== EXERCISE ==
Word for word, reproduce the listing that follows, excluding any pictures it contains.

== INPUT RECORDS ==
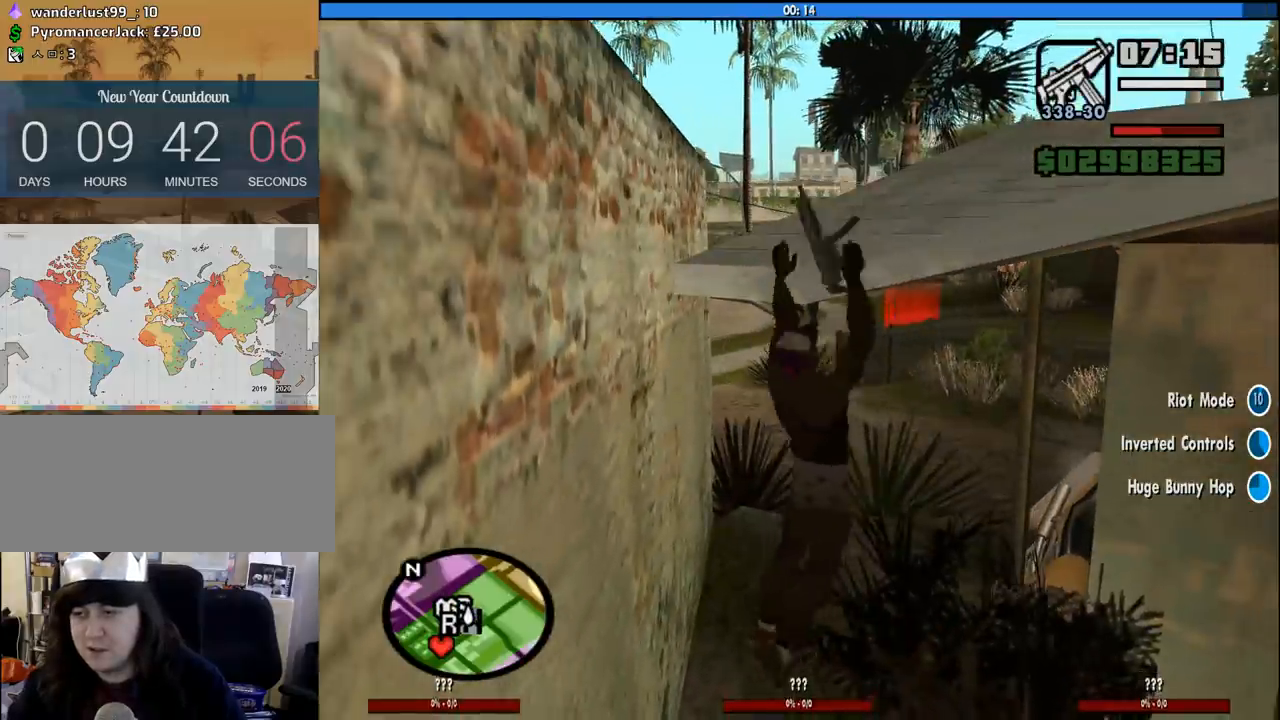
{"keys": ["3"], "mouse": [], "events": [[83, "w", "up"]]}
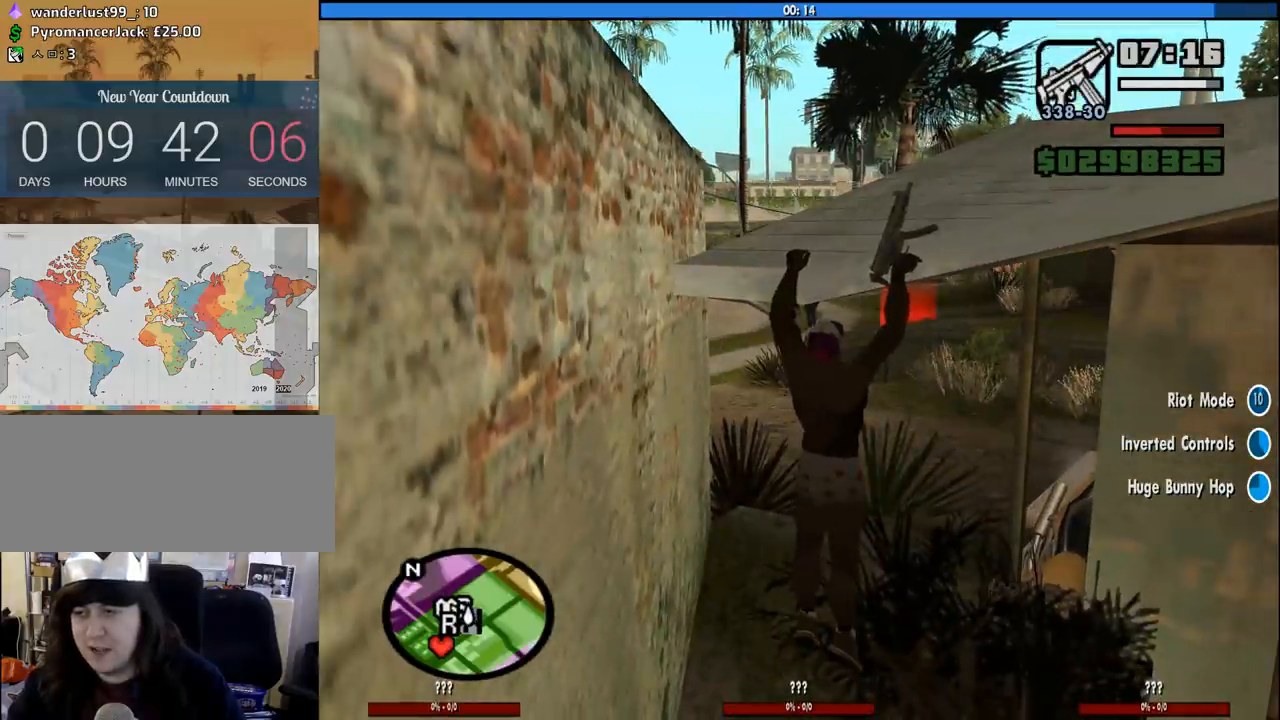
{"keys": ["3", "s"], "mouse": [], "events": [[50, "shift", "down"], [150, "shift", "up"], [233, "shift", "down"], [333, "shift", "up"], [416, "s", "down"]]}
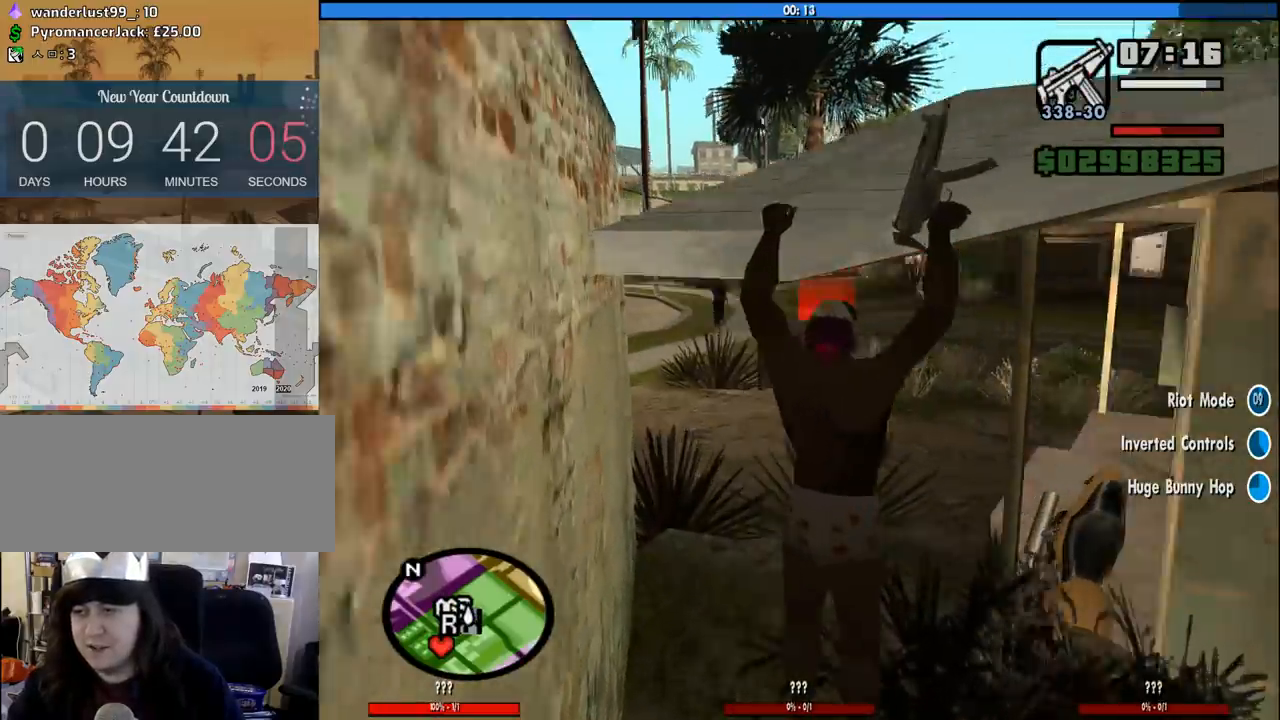
{"keys": ["3", "s"], "mouse": [], "events": [[16, "s", "up"], [483, "s", "down"]]}
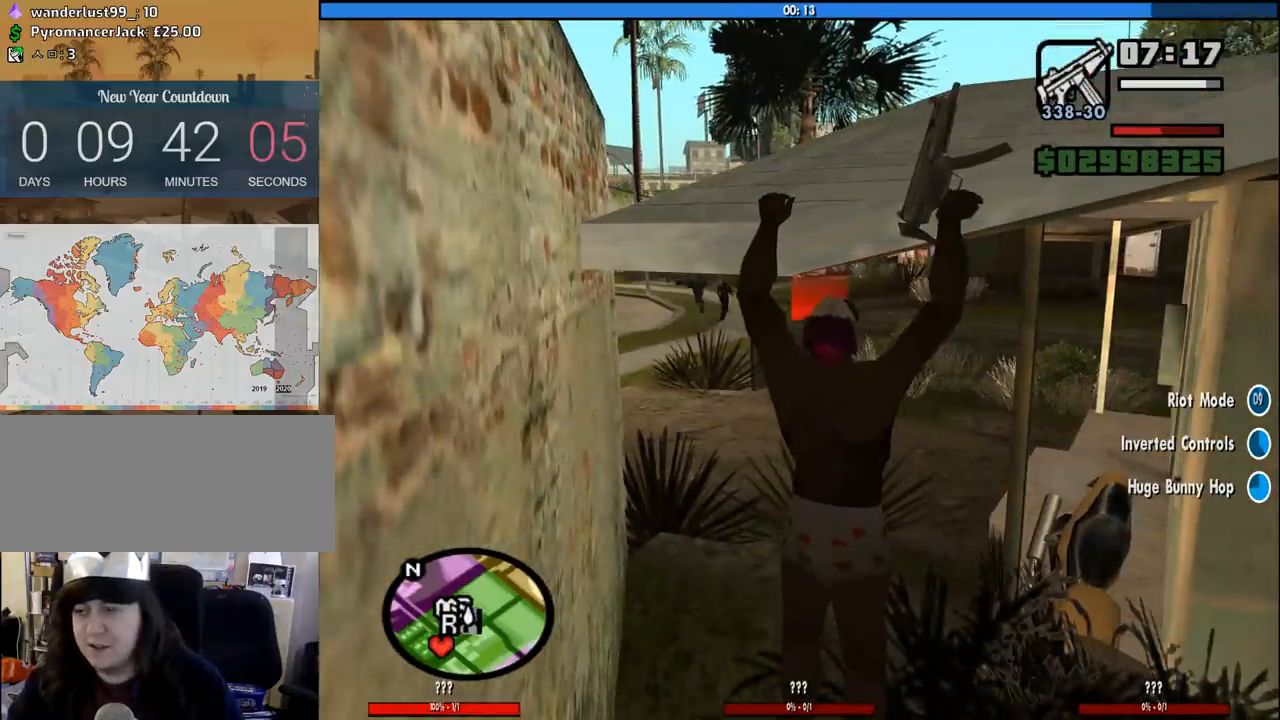
{"keys": ["3"], "mouse": [], "events": [[83, "s", "up"], [366, "f", "down"], [450, "f", "up"]]}
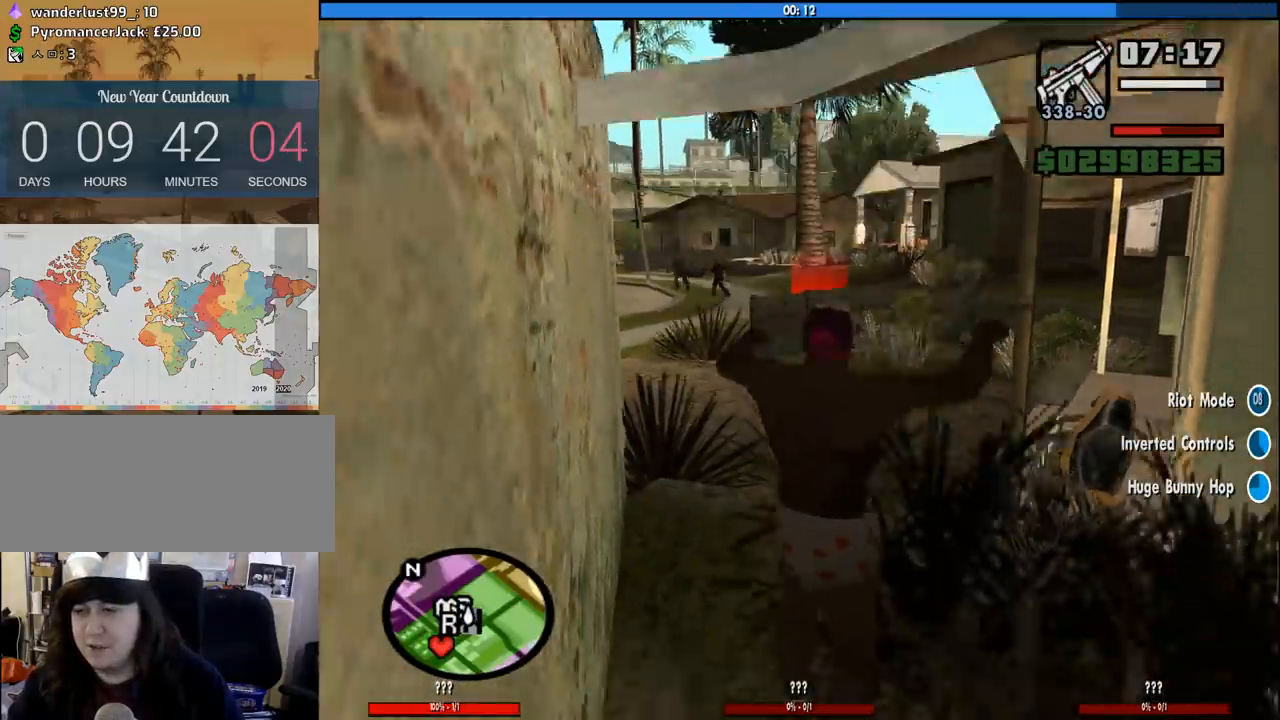
{"keys": ["3"], "mouse": [], "events": []}
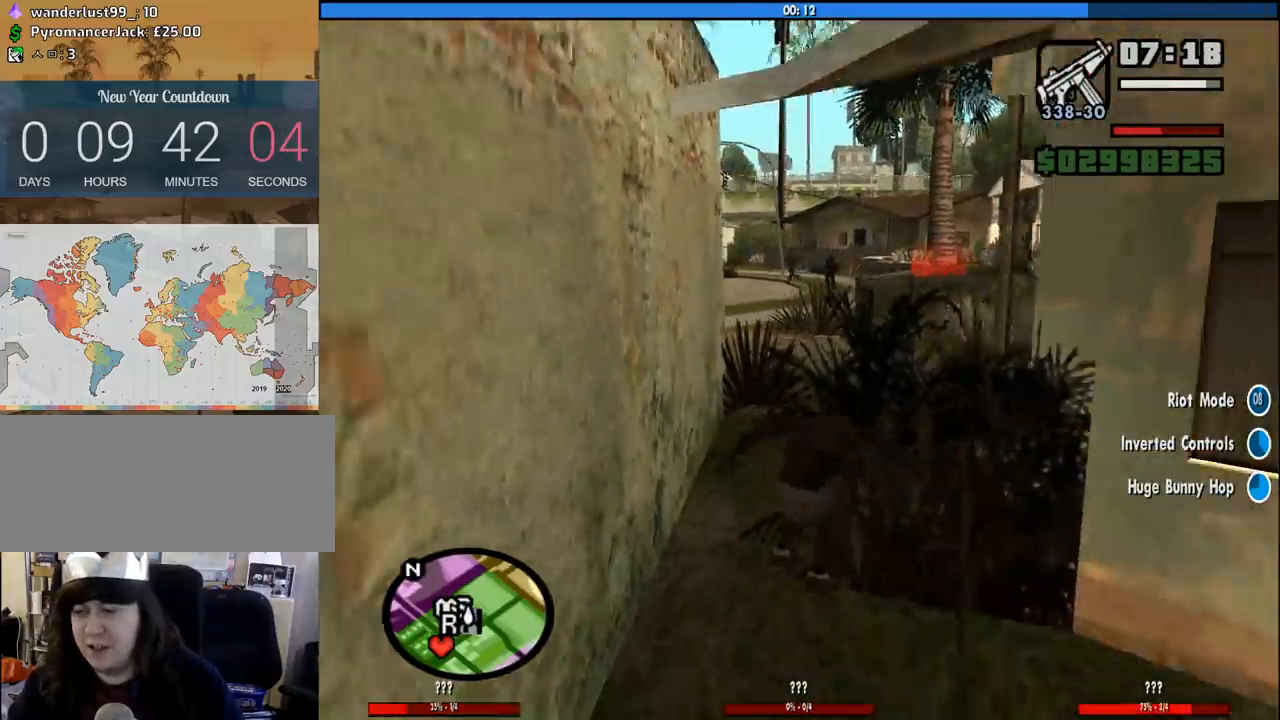
{"keys": ["3", "s"], "mouse": [], "events": [[66, "s", "down"]]}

== ANSWER SECTION ==
{"keys": ["3"], "mouse": [], "events": [[83, "w", "up"]]}
{"keys": ["3", "s"], "mouse": [], "events": [[50, "shift", "down"], [150, "shift", "up"], [233, "shift", "down"], [333, "shift", "up"], [416, "s", "down"]]}
{"keys": ["3", "s"], "mouse": [], "events": [[16, "s", "up"], [483, "s", "down"]]}
{"keys": ["3"], "mouse": [], "events": [[83, "s", "up"], [366, "f", "down"], [450, "f", "up"]]}
{"keys": ["3"], "mouse": [], "events": []}
{"keys": ["3", "s"], "mouse": [], "events": [[66, "s", "down"]]}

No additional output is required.